◆ What you should do:
In the entries below, find the line containing "#1508, owner: Marta Castillo -> none". Copy it and all lines after it, exactly, through the end.

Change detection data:
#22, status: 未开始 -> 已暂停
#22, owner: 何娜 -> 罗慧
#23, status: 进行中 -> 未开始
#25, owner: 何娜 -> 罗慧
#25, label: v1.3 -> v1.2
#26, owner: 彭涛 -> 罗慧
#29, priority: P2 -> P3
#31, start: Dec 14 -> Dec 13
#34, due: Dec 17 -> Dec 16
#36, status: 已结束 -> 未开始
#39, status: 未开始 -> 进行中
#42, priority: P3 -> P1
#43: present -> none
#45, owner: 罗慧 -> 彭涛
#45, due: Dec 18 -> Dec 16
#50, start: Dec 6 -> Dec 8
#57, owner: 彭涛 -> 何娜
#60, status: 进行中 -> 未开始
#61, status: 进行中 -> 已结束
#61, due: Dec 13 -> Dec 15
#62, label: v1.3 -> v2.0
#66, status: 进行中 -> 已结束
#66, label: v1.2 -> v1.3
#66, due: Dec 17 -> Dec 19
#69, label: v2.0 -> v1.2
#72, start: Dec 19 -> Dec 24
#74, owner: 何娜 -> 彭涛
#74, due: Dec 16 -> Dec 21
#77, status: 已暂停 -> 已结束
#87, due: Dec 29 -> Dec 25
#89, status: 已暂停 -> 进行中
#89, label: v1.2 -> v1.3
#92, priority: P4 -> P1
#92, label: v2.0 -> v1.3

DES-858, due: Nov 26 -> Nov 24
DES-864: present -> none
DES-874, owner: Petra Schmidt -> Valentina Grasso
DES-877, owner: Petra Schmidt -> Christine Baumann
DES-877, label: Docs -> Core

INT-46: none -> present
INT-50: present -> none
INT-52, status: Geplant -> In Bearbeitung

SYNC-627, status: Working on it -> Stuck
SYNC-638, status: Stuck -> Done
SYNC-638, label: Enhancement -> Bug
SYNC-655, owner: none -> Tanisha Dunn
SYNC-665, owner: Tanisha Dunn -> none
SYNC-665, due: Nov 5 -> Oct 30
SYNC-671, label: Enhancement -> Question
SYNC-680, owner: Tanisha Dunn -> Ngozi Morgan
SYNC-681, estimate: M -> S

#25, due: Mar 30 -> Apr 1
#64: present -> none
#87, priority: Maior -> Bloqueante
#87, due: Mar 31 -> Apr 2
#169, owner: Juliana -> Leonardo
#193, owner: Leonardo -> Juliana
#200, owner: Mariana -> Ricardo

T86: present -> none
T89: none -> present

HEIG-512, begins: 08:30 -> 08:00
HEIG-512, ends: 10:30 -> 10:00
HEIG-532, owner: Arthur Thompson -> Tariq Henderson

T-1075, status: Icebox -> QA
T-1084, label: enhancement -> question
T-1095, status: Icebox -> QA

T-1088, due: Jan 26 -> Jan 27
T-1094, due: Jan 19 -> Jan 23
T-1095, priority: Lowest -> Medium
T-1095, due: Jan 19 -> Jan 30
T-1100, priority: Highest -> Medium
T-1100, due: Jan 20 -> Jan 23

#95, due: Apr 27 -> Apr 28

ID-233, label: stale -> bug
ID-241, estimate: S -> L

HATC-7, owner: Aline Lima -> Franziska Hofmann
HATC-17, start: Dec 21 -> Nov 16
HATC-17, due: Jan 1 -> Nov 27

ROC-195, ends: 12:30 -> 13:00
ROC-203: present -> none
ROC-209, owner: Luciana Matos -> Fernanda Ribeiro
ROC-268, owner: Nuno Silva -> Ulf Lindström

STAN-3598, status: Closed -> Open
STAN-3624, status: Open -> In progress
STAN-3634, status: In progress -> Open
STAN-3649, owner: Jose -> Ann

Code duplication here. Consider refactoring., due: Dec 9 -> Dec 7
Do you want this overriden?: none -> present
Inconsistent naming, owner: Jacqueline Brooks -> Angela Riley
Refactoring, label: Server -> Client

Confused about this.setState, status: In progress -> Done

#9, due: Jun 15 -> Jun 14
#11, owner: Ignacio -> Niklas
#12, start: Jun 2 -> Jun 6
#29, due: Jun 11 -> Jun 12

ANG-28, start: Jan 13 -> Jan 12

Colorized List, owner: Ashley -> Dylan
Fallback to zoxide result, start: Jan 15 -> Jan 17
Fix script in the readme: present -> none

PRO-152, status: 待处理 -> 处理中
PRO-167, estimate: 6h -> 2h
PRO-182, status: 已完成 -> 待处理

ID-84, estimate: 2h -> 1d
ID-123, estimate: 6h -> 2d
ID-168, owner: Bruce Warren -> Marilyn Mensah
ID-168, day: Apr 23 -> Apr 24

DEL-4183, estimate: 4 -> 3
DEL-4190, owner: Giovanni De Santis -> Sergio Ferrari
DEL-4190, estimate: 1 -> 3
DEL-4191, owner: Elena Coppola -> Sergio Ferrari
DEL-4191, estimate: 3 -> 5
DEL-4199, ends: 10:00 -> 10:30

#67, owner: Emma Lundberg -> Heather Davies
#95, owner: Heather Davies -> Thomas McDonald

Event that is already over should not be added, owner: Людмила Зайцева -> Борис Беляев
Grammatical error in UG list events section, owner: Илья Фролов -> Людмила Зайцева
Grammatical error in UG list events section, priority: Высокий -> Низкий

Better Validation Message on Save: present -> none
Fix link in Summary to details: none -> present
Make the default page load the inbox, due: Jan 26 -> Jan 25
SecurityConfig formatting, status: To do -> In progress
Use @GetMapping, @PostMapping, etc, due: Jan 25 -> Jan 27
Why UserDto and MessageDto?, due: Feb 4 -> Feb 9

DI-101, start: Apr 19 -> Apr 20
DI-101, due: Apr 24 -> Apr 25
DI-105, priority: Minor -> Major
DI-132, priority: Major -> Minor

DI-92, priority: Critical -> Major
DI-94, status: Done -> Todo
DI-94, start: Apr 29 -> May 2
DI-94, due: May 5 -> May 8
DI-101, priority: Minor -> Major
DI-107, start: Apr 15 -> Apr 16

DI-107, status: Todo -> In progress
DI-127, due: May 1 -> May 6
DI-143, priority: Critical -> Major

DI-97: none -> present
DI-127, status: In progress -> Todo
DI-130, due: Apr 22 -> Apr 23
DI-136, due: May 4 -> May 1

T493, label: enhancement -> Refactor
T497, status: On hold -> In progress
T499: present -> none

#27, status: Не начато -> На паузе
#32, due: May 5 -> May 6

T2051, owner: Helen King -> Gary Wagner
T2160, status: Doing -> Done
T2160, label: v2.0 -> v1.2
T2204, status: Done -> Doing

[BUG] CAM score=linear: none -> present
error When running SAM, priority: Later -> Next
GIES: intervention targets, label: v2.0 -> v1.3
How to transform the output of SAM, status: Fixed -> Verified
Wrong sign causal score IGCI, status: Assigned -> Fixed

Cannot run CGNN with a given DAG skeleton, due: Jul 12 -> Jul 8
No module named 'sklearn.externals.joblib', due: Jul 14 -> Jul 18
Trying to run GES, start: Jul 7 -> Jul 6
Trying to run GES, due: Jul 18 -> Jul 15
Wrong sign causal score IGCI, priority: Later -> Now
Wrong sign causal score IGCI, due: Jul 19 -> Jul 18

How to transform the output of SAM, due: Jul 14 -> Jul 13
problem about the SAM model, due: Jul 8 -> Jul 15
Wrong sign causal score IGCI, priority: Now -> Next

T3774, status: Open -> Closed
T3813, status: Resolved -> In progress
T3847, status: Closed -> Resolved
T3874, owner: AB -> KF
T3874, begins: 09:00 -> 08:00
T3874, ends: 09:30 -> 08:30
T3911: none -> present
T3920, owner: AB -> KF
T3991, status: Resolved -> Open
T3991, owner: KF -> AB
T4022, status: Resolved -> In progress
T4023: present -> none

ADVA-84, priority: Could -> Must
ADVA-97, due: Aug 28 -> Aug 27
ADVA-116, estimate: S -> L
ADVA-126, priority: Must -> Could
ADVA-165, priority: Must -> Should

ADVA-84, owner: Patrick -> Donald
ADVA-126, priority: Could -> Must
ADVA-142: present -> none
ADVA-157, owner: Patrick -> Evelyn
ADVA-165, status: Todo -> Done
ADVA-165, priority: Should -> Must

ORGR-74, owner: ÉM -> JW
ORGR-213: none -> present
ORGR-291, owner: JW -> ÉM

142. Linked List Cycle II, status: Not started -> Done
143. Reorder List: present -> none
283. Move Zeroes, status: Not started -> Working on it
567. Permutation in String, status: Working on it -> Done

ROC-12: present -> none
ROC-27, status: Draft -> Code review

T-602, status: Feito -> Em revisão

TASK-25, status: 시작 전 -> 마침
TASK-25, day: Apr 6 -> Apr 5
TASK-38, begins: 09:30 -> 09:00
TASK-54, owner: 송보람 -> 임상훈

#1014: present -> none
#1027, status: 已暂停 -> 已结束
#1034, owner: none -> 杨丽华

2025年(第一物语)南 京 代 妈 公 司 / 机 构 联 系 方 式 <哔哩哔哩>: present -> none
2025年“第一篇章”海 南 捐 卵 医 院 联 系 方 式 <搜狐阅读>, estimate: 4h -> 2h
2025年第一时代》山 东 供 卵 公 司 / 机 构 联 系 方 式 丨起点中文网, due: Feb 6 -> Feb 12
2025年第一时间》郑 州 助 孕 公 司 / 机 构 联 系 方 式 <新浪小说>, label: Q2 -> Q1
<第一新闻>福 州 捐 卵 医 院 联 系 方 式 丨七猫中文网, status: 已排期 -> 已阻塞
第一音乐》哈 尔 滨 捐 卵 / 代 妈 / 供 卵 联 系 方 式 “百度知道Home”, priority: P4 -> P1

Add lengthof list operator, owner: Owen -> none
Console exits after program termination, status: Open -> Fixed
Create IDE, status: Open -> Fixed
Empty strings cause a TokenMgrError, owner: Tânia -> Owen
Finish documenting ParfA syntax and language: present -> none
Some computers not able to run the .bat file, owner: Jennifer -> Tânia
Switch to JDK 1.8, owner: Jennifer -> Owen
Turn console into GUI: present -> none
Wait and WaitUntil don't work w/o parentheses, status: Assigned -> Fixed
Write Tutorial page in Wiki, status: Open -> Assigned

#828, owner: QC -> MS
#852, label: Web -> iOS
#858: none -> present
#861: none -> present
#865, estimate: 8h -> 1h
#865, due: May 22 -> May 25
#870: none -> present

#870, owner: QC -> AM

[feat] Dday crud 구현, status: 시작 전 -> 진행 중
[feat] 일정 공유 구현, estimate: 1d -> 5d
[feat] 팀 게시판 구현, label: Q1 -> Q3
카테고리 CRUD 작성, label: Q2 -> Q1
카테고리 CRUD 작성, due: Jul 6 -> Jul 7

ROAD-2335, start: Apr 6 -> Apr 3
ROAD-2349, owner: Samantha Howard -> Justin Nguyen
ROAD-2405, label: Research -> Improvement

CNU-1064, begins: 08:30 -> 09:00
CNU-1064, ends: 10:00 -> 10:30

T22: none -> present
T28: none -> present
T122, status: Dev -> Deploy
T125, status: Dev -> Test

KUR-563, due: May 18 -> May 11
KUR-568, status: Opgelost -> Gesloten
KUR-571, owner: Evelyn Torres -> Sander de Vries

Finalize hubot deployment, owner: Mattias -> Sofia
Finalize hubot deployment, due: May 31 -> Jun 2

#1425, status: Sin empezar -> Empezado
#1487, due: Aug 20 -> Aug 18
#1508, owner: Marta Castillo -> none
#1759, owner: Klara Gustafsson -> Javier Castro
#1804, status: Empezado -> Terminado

◆ Task solution:
#1508, owner: Marta Castillo -> none
#1759, owner: Klara Gustafsson -> Javier Castro
#1804, status: Empezado -> Terminado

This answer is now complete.